== Work instructions ==
The records must be retyped exactly, with no pictures included.

== Data for analysis ==
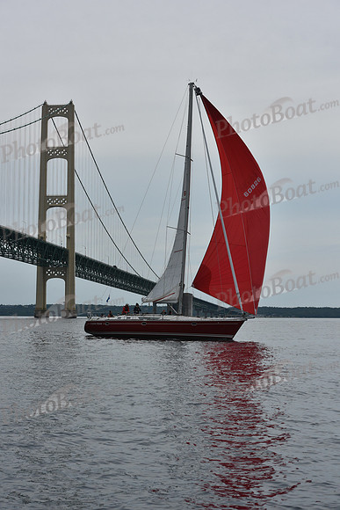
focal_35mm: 70
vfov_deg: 28.8
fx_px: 991
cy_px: 255
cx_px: 170
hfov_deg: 19.5
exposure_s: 1/800
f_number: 9
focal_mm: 70
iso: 250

== Output below ==
focal_35mm: 70
vfov_deg: 28.8
fx_px: 991
cy_px: 255
cx_px: 170
hfov_deg: 19.5
exposure_s: 1/800
f_number: 9
focal_mm: 70
iso: 250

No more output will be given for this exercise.